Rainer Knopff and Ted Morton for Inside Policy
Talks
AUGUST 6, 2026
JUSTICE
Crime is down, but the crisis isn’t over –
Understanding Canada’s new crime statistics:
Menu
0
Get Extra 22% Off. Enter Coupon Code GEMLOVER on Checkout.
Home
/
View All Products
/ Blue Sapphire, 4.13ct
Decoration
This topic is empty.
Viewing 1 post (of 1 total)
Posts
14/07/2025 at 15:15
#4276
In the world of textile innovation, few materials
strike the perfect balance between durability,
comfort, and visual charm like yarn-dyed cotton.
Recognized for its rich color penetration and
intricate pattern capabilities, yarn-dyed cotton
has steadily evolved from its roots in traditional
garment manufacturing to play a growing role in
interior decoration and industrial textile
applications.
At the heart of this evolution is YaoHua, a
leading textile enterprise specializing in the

◆ What the exercise asks ◆
Copy out the text of the records, changing every "yarn-dyed cotton" to "woven cotton" and keeping everything else the same.

◆ Completed exercise ◆
Rainer Knopff and Ted Morton for Inside Policy
Talks
AUGUST 6, 2026
JUSTICE
Crime is down, but the crisis isn’t over –
Understanding Canada’s new crime statistics:
Menu
0
Get Extra 22% Off. Enter Coupon Code GEMLOVER on Checkout.
Home
/
View All Products
/ Blue Sapphire, 4.13ct
Decoration
This topic is empty.
Viewing 1 post (of 1 total)
Posts
14/07/2025 at 15:15
#4276
In the world of textile innovation, few materials
strike the perfect balance between durability,
comfort, and visual charm like woven cotton.
Recognized for its rich color penetration and
intricate pattern capabilities, woven cotton
has steadily evolved from its roots in traditional
garment manufacturing to play a growing role in
interior decoration and industrial textile
applications.
At the heart of this evolution is YaoHua, a
leading textile enterprise specializing in the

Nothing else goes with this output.